There are two primary differences between Pre-Shared-Key authentication and Username and Password authentication. The first: the PSK must be initially shared out-of-band. It can not be initially established using the medium upon which you want a secure connection. The second: the PSK is shared among two individuals, whereas a username and password is always unique to each user (or ought to be, at least).
Digital Certificates
The final authentication scheme we are going to discuss is that of Digital Certificates. This is the primary method of identification in use on the Internet. The protocols securing your browsing session when visiting a webpage of HTTPS make heavy use of Digital Certificates (SSL/TLS).
A digital certificate works similar to a driver’s license. It contains the identity of a particular individual or website, and it is issued by a governing entity (the state you live in).
Inside a digital certificate is a very important piece of information: a Public Key of an Asymmetric Key Pair. This key is used to verify that the entity who presents the certificate is the true owner of the certificate. Much like your picture or signature on your driver’s license.
Recall that with an Asymmetric Key pair, one key is kept private and never shared with anyone, and the other key is made public. Anyone can get a hold of anyone else’s digital certificate (and therefore, public key), but theoretically, only one person can exist with the correlating private key. Before accepting a digital certificate as proof of someone’s identity, that someone must provide evidence that they are in possession of the matching private key.
There are two ways this can be verified.
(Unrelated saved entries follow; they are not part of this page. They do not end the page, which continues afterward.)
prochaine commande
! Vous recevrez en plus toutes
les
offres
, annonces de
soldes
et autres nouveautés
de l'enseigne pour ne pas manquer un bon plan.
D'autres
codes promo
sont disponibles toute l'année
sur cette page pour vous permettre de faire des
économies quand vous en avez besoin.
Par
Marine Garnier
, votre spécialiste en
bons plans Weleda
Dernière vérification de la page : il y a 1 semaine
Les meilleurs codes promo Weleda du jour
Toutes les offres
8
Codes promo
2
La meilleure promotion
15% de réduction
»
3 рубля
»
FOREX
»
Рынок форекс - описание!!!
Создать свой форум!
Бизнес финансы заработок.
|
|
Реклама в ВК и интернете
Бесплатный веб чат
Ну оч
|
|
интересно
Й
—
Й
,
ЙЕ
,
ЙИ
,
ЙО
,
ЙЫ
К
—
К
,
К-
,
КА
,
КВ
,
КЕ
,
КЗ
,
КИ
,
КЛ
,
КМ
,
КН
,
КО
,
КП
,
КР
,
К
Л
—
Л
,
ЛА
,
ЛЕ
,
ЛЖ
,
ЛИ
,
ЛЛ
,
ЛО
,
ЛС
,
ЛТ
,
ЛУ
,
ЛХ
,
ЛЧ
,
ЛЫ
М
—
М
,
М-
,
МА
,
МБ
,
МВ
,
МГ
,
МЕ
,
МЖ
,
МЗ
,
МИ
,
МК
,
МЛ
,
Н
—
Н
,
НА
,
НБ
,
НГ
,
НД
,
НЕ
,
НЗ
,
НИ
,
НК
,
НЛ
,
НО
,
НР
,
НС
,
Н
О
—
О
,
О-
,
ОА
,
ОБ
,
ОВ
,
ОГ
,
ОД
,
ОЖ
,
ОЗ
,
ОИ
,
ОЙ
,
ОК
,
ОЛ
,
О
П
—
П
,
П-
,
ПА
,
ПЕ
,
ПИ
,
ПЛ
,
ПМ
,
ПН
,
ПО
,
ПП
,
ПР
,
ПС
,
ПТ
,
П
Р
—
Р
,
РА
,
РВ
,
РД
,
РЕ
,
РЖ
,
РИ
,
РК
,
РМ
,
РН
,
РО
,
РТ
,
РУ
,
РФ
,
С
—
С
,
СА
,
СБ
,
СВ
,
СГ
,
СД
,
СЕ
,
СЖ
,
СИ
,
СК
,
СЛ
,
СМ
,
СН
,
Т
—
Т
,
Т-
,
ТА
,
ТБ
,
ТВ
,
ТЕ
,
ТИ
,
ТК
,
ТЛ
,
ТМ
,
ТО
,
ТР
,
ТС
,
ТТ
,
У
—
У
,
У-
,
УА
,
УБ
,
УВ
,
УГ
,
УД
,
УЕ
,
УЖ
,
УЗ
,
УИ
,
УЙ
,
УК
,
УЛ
We’ll take a look at an example of Alice presenting a Digital Certificate to Bob, and how she can provide evidence that she is in possession of the private key.
- If Alice presents Bob with her Certificate, Bob can generate a random value and encrypt it with Alice’s Public Key. Alice should be the only person with the correlating Private Key, and therefore, Alice should be the only person that can extract the random value. If she can then prove to Bob that she extracted the correct value, then Bob can be assured that Alice is indeed the true owner of the certificate.
- Alice can encrypt a value known to both parties with her Private Key, and send the resulting Cipher Text to Bob. If Bob can decrypt it with Alice’s Public Key, it proves Alice must have had the correlating Private Key.
These two methods are the basis for how authentication works with digital signatures.
thanks for knowledge, it is really helpfull.
For the part the says, “Alice can encrypt a value known to both parties with her Private Key, and send the resulting Cipher Text to Bob. If Bob can decrypt it with Alice’s Public Key, it proves Alice must have had the correlating Private Key.”
This is saying that Alice is making any value known to both her and Bob. But since Alice is the only that that should have her private key then Bob will know that she has the private key if he uses her public key to decrypt the same value that was known?